## [Given task]
Reproduce the passage from the SOX compliance post below, from "Automated testing consists" up to and including "go far enough.".

## [Reading passage]
Let me make one important statement:

The best path to reducing SOX compliance costs and improving effectiveness is through application (and re-application every year) of the top-down and risk-based approach. Right-size your controls!

The Deloitte report is SOX modernization: Optimizing compliance while extracting value.

They seem to agree with my important statement, above, when they say:

A SOX program that has not been challenged in years may be stale, which could be a drain on resources and impede performance, particularly if this compliance program is treated more like a “check-the-box” activity.

Deloitte also comments, with my highlights:

Management’s responsibilities related to internal control over financial reporting is to obtain reasonable assurance over the reliability of financial reporting, not absolute assurance, and the concept of “reasonableness” is objective with a range of judgments and methodologies that could be considered appropriate. Performing an effective risk assessment can help management identify areas with risks of material misstatement within the company and determine which of those areas it should focus its efforts.

Many factors could contribute to a lagging SOX program. Over time, risks evolve, or new risks are identified, and the response may have been to design new controls without always taking into consideration if any existing controls should be modified or removed. Additionally, once risks are identified, the level of risk may not be considered, such as if it’s a lower risk or a significant risk, which could result in not spending enough time in areas of significant risk or spending too much time in areas of lower risk. Controls could also have been added to manage an issue or deficiency identified without actually addressing the root cause.

Deloitte goes on to provide good advice on the risk assessment process.

But they fail miserably by recommending testing data instead of controls:

Automated testing consists of profiling certain populations and transactions with real-time results, allowing a company to be able to test up to 100 percent of the population and potentially achieve more assurance for less time and cost.

As a reminder: the data can be 100% clean even though nobody is performing the controls. Just think about how many times you left your windows open and/or doors unlocked when you left home, and even though those controls were not operating you were not burglarized.

Deloitte makes one good point, but they don’t go far enough.

They talk about automating a current manual process. That can certainly provide both efficiency and effectiveness.

But why not go further and consider whether the process should be changed – with or without modernization. There’s little point in automating an inefficient process!

If you are responsible for your company’s SOX program, I urge you to consider my SOX Masters class (one is planned for September). You can also purchase the IIA’s Management Guide to Sarbanes-Oxley Section 404.

I welcome your comments and experiences.


Is your SOX program both effective and efficient?

July 21, 2019 10 comments

Protiviti’s surveys and reports are always worth reading. One I look forward to is their annual survey on SOX compliance.

Those of you who are responsible for the SOX program or SOX testing at their organization are likely to find the benchmarking info in the 2019 survey, Benchmarking SOX Costs, Hours and Controls of interest.

However, I want to share (again) a note of caution.

Protiviti and others are talking about the use of analytics and other tools, such as RPA, for SOX testing.

But, the purpose of the SOX testing is to:

  • Confirm that the design of the controls relied upon to prevent or detect a material error or omission in the financial statements filed with the SEC are sufficient, if they are operated as designed, to address such a possibility. The likelihood of a material error or omission is less than reasonably possible.

## [Data rows]
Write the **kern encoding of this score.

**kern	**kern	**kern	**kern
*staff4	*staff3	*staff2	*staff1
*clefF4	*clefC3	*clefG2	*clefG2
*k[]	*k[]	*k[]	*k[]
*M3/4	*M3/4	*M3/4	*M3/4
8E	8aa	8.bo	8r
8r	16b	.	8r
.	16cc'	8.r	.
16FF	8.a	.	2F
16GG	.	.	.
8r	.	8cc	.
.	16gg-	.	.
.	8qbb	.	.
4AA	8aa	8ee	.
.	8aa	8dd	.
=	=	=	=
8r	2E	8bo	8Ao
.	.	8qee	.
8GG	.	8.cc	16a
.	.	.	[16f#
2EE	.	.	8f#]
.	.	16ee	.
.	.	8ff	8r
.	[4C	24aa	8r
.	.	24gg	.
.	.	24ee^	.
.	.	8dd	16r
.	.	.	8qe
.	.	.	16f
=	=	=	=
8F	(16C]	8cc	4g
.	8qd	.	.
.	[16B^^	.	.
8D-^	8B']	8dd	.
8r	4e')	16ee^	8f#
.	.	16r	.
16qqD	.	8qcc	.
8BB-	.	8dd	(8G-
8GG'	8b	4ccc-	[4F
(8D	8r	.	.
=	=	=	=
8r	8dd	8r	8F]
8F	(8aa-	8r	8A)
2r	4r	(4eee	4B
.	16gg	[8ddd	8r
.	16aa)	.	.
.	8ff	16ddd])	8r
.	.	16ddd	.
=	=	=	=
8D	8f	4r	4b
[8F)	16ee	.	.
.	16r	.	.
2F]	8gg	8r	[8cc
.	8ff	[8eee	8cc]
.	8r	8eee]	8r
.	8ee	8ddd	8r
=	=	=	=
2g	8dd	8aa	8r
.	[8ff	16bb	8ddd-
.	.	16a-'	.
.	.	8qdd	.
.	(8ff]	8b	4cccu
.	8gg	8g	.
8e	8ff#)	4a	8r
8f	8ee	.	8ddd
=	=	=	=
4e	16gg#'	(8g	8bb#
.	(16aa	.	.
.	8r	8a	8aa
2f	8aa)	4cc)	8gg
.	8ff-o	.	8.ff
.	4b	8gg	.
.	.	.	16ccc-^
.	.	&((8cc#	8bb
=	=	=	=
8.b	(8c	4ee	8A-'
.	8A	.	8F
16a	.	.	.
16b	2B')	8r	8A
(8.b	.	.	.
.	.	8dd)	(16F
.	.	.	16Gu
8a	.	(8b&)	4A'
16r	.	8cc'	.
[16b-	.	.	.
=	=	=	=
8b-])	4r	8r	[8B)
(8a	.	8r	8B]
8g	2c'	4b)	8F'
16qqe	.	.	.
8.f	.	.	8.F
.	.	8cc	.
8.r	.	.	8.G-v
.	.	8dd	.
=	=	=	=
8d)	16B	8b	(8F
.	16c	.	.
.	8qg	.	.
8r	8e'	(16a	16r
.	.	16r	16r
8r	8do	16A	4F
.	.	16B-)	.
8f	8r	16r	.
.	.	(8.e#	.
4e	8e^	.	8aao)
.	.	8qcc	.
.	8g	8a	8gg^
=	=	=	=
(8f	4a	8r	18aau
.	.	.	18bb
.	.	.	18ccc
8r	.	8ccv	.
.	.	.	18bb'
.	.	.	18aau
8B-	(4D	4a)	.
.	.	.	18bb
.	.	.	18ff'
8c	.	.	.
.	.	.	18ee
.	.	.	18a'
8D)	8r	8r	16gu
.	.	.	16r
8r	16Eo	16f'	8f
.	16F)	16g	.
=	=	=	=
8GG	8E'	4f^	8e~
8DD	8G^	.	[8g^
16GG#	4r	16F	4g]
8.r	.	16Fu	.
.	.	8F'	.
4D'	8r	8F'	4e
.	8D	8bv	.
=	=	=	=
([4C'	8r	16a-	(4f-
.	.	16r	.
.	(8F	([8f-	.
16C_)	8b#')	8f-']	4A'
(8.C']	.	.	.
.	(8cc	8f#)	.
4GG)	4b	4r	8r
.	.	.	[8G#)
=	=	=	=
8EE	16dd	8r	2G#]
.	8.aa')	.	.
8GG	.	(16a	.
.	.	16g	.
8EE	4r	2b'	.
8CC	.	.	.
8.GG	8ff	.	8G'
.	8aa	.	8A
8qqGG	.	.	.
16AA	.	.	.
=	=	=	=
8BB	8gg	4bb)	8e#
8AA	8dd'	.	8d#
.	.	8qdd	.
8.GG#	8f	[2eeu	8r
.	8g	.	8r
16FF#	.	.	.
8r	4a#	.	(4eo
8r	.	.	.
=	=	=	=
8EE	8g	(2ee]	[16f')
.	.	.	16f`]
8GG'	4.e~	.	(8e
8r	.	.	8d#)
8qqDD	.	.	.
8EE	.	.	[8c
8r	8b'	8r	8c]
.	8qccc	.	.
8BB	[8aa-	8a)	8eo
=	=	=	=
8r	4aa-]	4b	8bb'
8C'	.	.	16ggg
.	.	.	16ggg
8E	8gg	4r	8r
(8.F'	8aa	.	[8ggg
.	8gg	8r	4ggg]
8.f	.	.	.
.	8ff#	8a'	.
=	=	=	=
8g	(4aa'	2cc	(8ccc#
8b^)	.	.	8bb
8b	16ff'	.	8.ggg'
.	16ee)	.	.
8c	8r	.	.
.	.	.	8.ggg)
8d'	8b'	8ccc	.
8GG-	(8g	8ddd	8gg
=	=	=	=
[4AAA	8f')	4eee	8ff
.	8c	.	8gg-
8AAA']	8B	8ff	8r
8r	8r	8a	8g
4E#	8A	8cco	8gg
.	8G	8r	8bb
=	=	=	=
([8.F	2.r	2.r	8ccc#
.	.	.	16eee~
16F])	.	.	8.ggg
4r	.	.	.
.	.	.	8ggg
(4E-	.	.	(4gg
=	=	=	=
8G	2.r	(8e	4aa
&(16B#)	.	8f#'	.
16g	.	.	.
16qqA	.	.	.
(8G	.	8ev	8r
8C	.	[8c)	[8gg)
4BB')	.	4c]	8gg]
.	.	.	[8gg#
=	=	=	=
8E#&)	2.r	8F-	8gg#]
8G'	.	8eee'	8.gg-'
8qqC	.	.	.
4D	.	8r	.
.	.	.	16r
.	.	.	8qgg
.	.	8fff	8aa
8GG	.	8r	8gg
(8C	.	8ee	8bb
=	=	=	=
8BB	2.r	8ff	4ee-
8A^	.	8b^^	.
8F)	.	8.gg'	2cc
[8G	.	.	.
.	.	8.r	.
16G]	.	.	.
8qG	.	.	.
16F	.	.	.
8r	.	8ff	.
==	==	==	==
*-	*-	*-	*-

## [Response for this exercise]
Automated testing consists of profiling certain populations and transactions with real-time results, allowing a company to be able to test up to 100 percent of the population and potentially achieve more assurance for less time and cost.

As a reminder: the data can be 100% clean even though nobody is performing the controls. Just think about how many times you left your windows open and/or doors unlocked when you left home, and even though those controls were not operating you were not burglarized.

Deloitte makes one good point, but they don’t go far enough.